A tuberculosis booster vaccine, which could potentially save millions of lives, has been recommended for orphan status by the European Medicines Agency

A tuberculosis (TB) booster vaccine, which could potentially save millions of lives, has been recommended for orphan status by the European Medicines Agency (EMEA) because it is targeted at the developing world. It is the first time that the Committee for Orphan Medicinal Products (COMP) has recommended a drug for orphan status on the back of the so-called `insufficient return on investment' criterion within EU orphan drug legislation.

Recombinant modified vaccinia virus Ankara expressing tuberculosis antigen 85A (MVA85A) is a booster vaccine designed to prevent TB infection in people who have already been BCG vaccinated. It is the first vaccine designed to prevent TB for over 80 years.

Dr Helen McShane and her team of researchers at the John Radcliffe Hospital at Oxford University conducted the MVA85A project, which was funded by the Wellcome Trust. However, the EMEA's COMP decided that MVA85A would not generate a sufficient return on investment once marketed, as developing countries would not be able to pay the full price.

Regulation EC 141/2000 on orphan products, which came into force in April 2000, stipulates that drugs can be designated as orphan products only if they are for the treatment of life-threatening or chronic conditions affecting not more than five in 10,000 people.

However, drugs with bigger target populations can also be accepted through the RoI clause, although few research sponsors have tried this route.

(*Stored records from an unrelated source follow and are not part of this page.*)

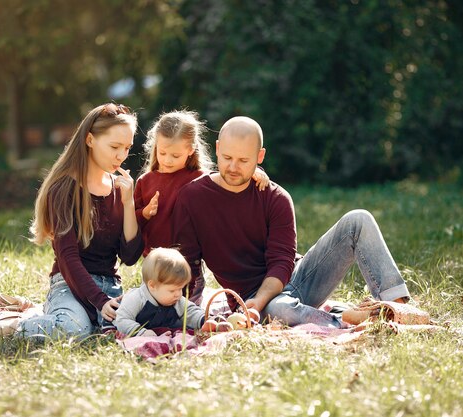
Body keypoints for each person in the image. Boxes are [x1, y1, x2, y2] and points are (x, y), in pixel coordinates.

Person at [172, 116, 411, 328]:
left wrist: (264, 298)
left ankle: (399, 307)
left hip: (297, 278)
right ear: (217, 149)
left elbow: (281, 262)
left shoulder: (276, 198)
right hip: (251, 300)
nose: (233, 167)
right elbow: (188, 263)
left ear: (260, 156)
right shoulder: (192, 198)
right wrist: (184, 312)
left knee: (358, 219)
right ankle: (346, 319)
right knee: (280, 310)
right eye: (227, 157)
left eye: (243, 160)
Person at [18, 103, 144, 341]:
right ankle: (17, 327)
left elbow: (129, 257)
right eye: (114, 146)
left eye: (127, 148)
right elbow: (68, 258)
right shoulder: (64, 189)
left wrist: (129, 205)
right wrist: (100, 301)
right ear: (89, 140)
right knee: (74, 330)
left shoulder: (119, 189)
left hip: (110, 286)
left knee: (146, 323)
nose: (121, 156)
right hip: (70, 286)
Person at [134, 110, 269, 300]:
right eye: (162, 152)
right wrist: (145, 213)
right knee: (152, 311)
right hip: (154, 266)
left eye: (175, 155)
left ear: (190, 150)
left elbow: (228, 180)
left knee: (188, 315)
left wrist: (257, 171)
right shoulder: (145, 181)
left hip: (189, 267)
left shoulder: (199, 180)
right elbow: (132, 223)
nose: (167, 160)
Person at [113, 247, 205, 337]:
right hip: (142, 331)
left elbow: (190, 312)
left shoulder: (176, 299)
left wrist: (203, 319)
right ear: (152, 286)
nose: (178, 294)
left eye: (180, 288)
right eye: (172, 290)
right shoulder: (136, 298)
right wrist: (140, 332)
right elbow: (122, 319)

EMEA spokeswoman Monika Benstetter said COMP had looked at the data for predicted revenue forecasts and ìcome to the conclusion that the RoI for the [MVA 85A] vaccine would not offset the development costs even though there could potentially be a larger patient populationî.

It is widely expected that the European Commission, which usually follows COMP's advice, will ratify the opinion within the next month.

Despite being good protection for children, BCG is not so effective among adults and in some parts of the developing world. MVA85A contains the same antigen and would act as an extra barrier against TB infection.

According to the World Health Organisation, TB could kill 35 million people in the next 20 years if new controls are not introduced.